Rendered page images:
-- Opening Marker --
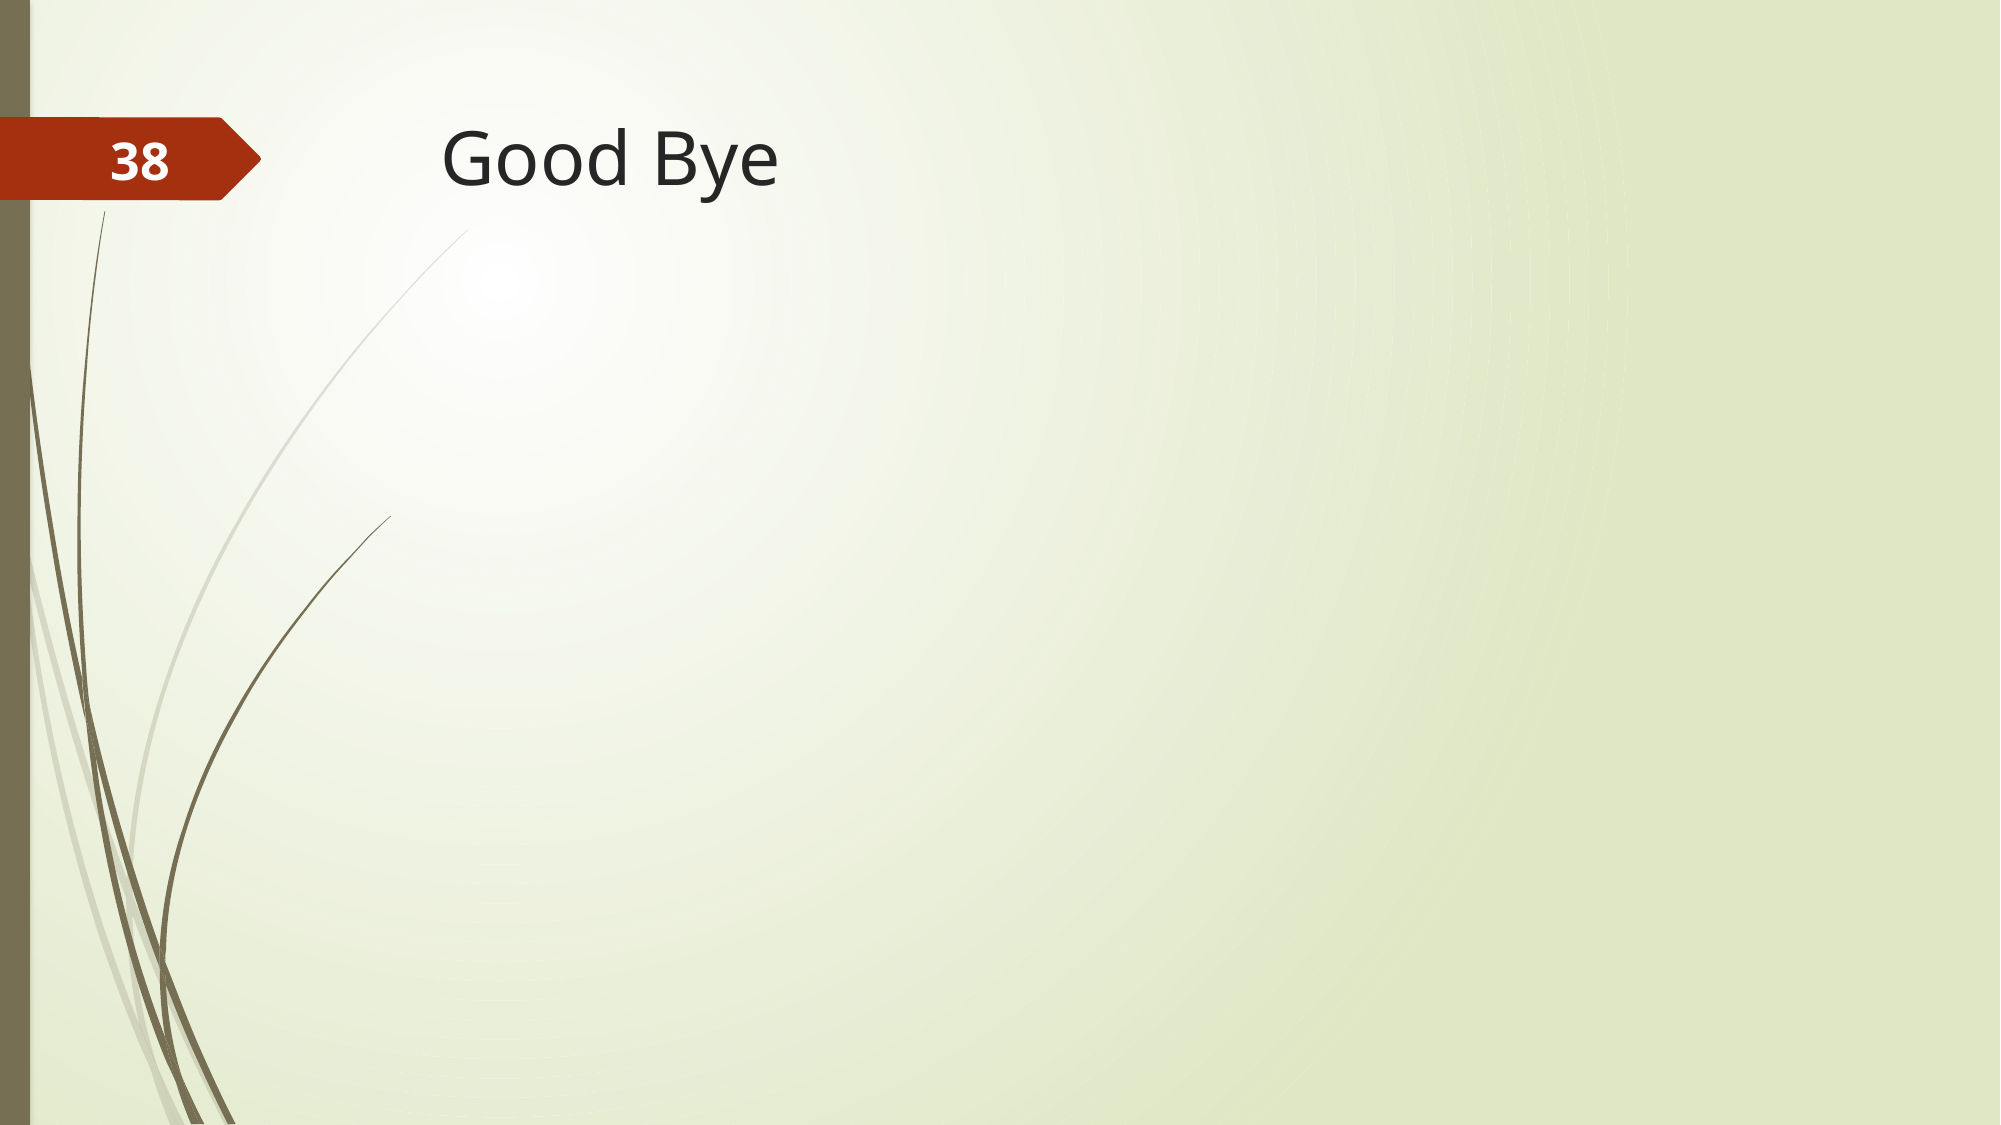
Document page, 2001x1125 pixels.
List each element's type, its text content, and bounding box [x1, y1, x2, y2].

text_box 38 [64, 131, 216, 188]
title Good Bye [425, 102, 1888, 313]
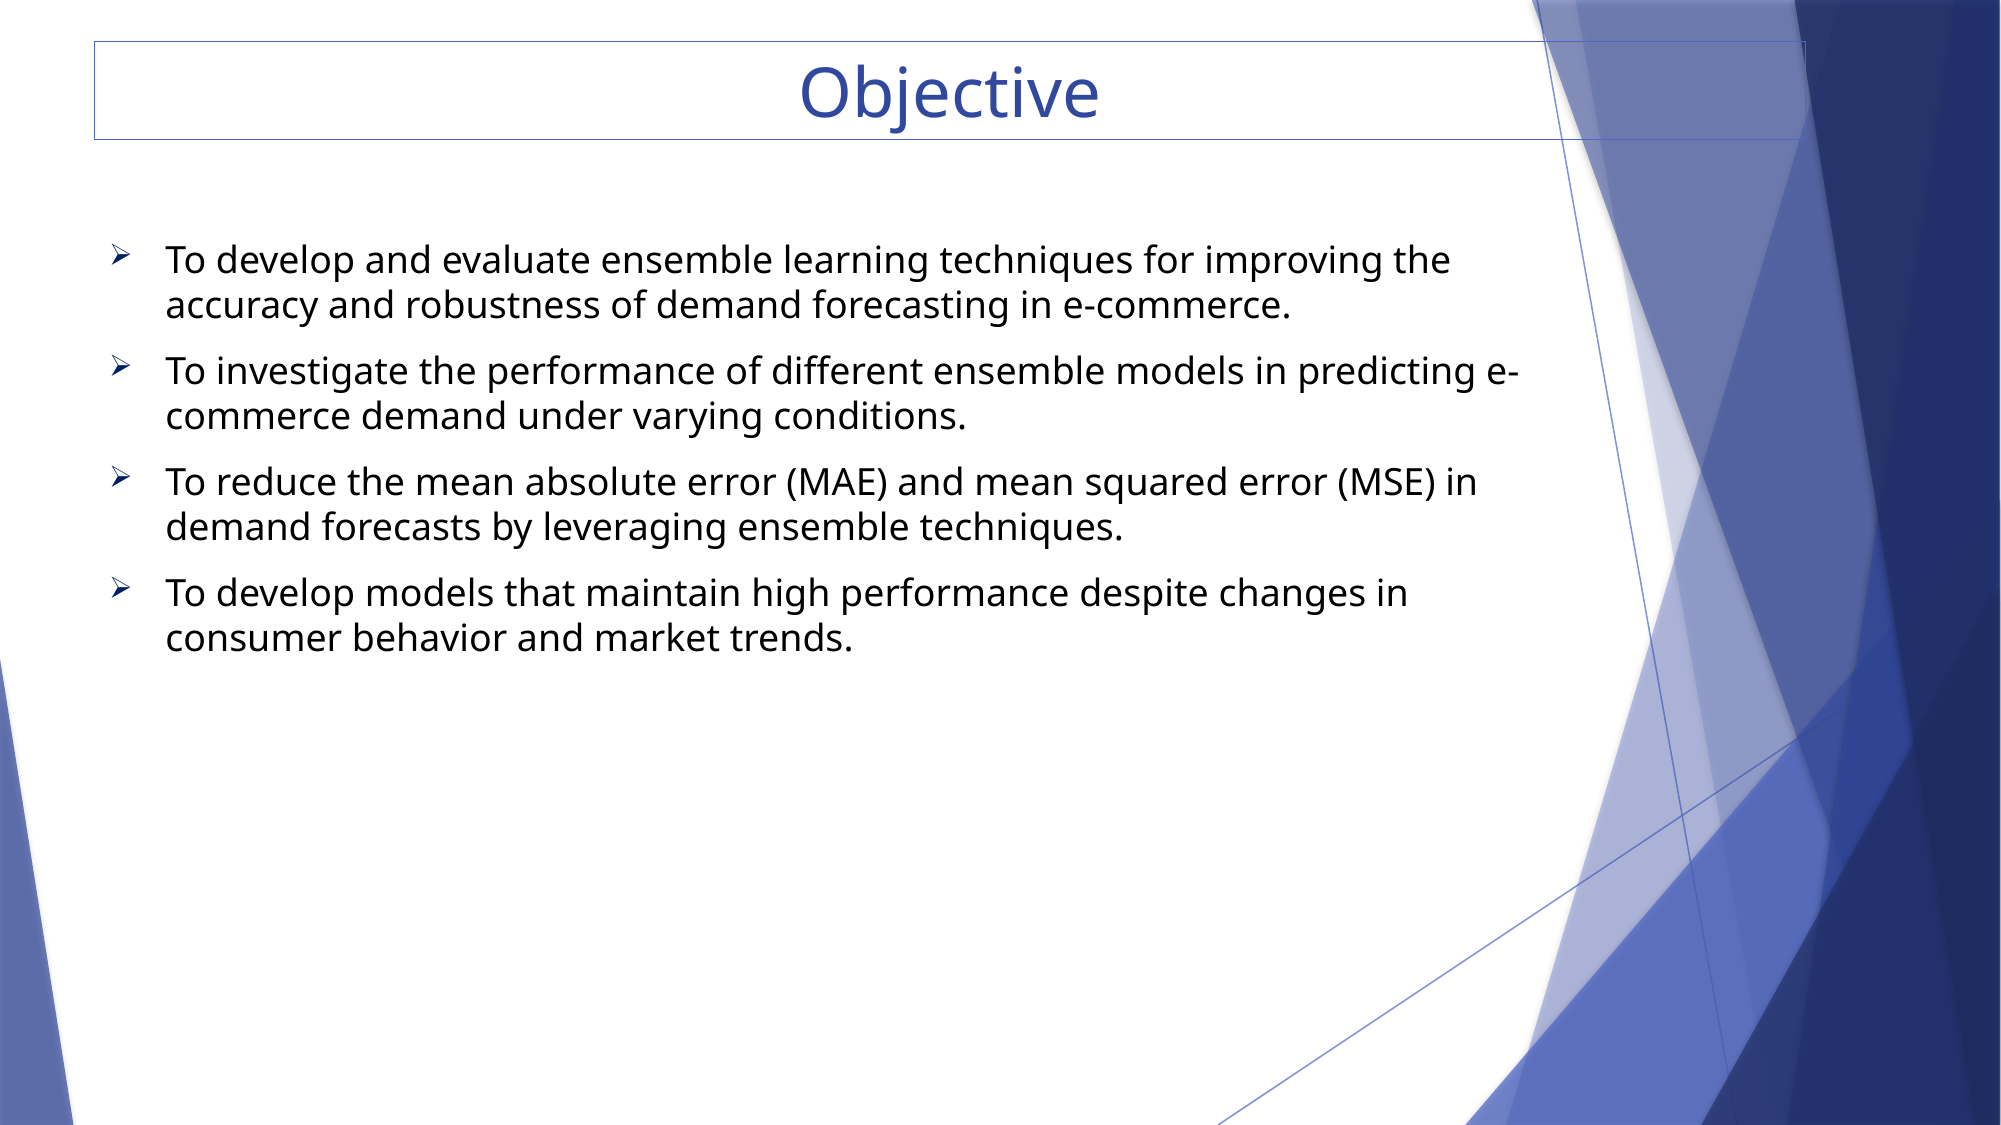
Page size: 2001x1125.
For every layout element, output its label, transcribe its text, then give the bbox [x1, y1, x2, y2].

title Objective [94, 41, 1806, 140]
list To develop and evaluate ensemble learning techniques for improving the accuracy and robustness of demand forecasting in e-commerce. To investigate the performance of different ensemble models in predicting e-commerce demand under varying conditions. To reduce the mean absolute error (MAE) and mean squared error (MSE) in demand forecasts by leveraging ensemble techniques. To develop models that maintain high performance despite changes in consumer behavior and market trends. [94, 228, 1602, 685]
text_box [305, 528, 1621, 834]
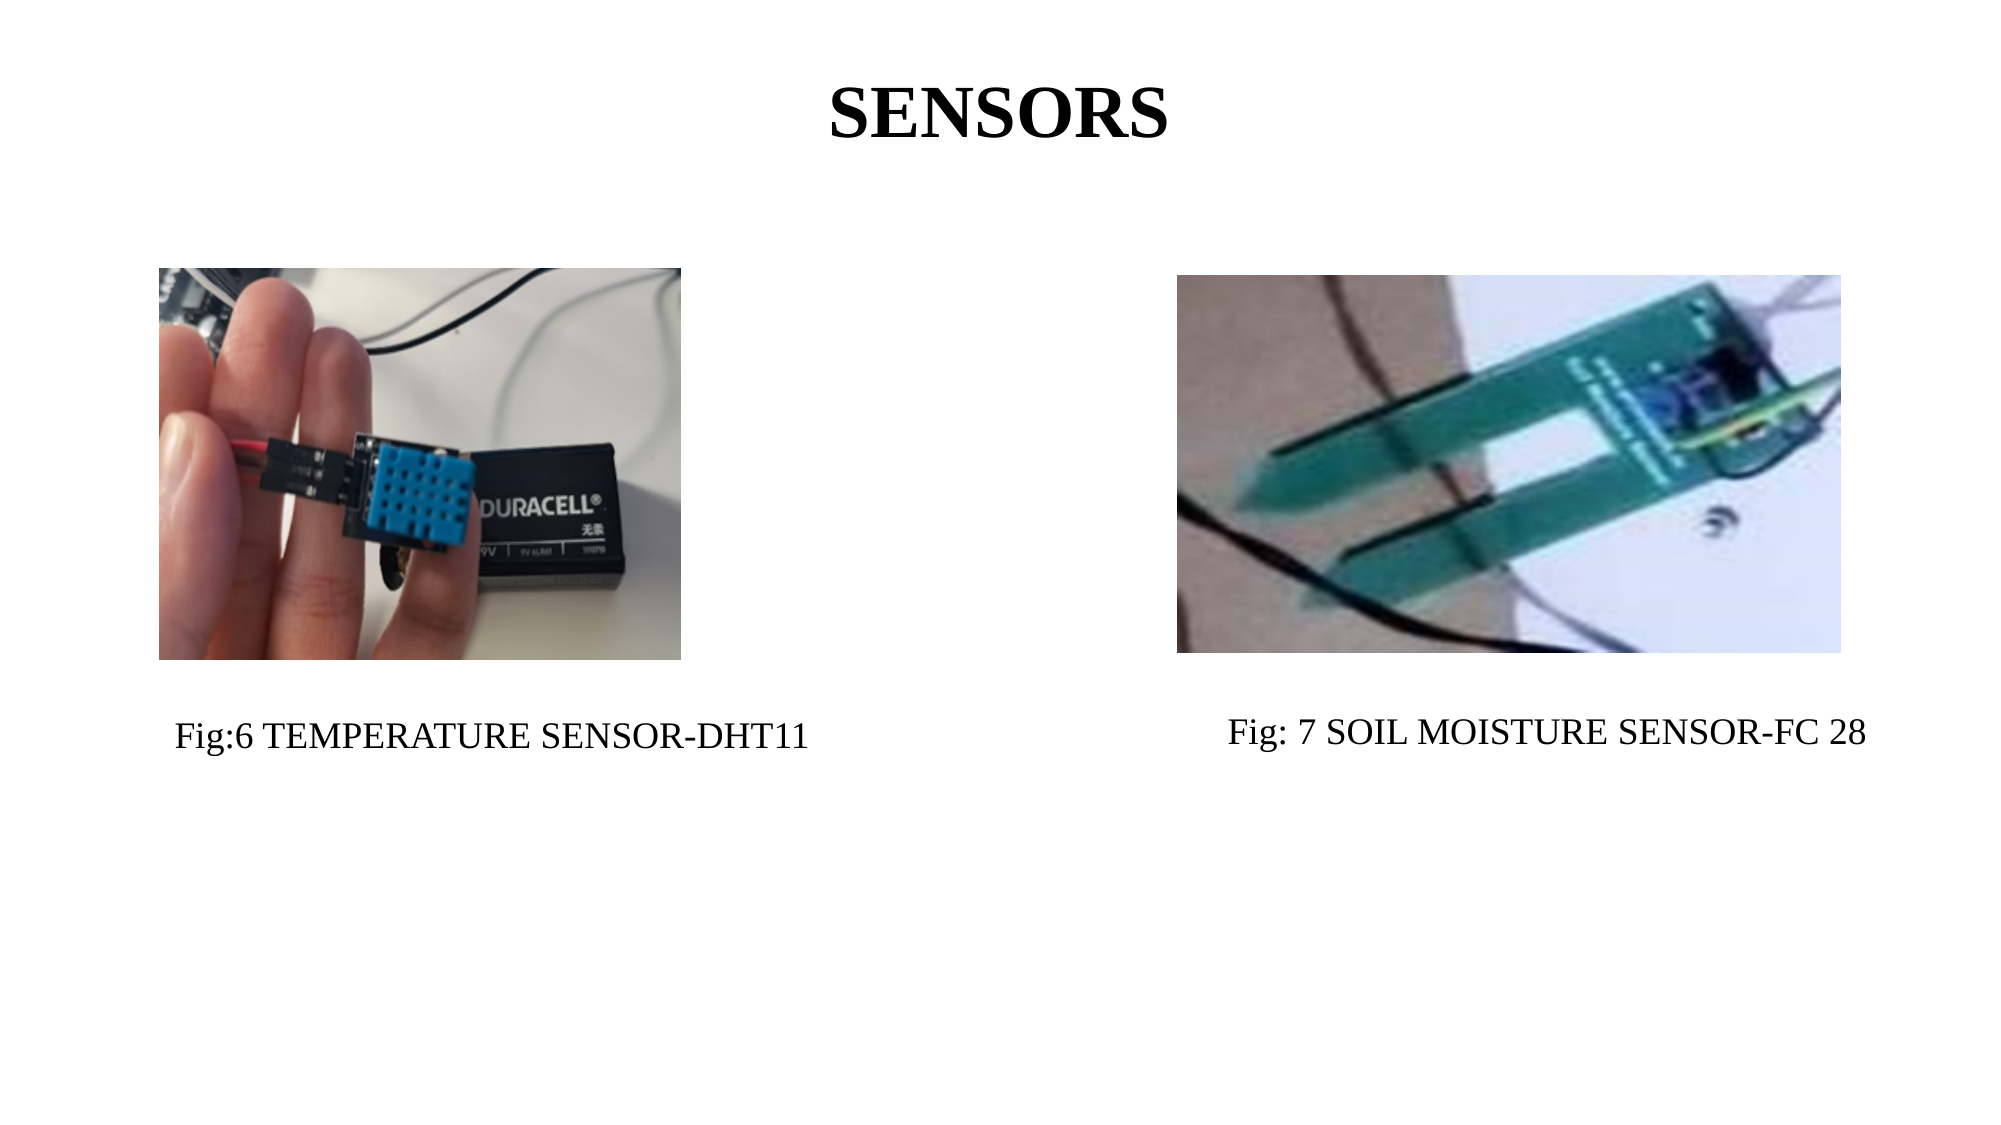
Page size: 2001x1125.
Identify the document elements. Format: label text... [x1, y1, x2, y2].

picture [1177, 275, 1841, 653]
title SENSORS [137, 59, 1863, 168]
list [159, 268, 681, 660]
text_box Fig:6 TEMPERATURE SENSOR-DHT11 [159, 703, 846, 763]
text_box Fig: 7 SOIL MOISTURE SENSOR-FC 28 [1212, 699, 2000, 760]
-- Closing Marker --
*Work request*. Exclude the images, then output the data above word for word.

*Answer for the task*.
Document page, 2001x1125 pixels.
List each element's type, its text content, and bounding box [x1, y1, x2, y2].

text_box 38 [64, 131, 216, 188]
title Good Bye [425, 102, 1888, 313]
Page size: 2001x1125.
For every layout element, output its label, transcribe its text, then give the bbox [x1, y1, x2, y2].

title Objective [94, 41, 1806, 140]
list To develop and evaluate ensemble learning techniques for improving the accuracy and robustness of demand forecasting in e-commerce. To investigate the performance of different ensemble models in predicting e-commerce demand under varying conditions. To reduce the mean absolute error (MAE) and mean squared error (MSE) in demand forecasts by leveraging ensemble techniques. To develop models that maintain high performance despite changes in consumer behavior and market trends. [94, 228, 1602, 685]
text_box [305, 528, 1621, 834]
Page size: 2001x1125.
Identify the document elements. Format: label text... [x1, y1, x2, y2].

picture [1177, 275, 1841, 653]
title SENSORS [137, 59, 1863, 168]
list [159, 268, 681, 660]
text_box Fig:6 TEMPERATURE SENSOR-DHT11 [159, 703, 846, 763]
text_box Fig: 7 SOIL MOISTURE SENSOR-FC 28 [1212, 699, 2000, 760]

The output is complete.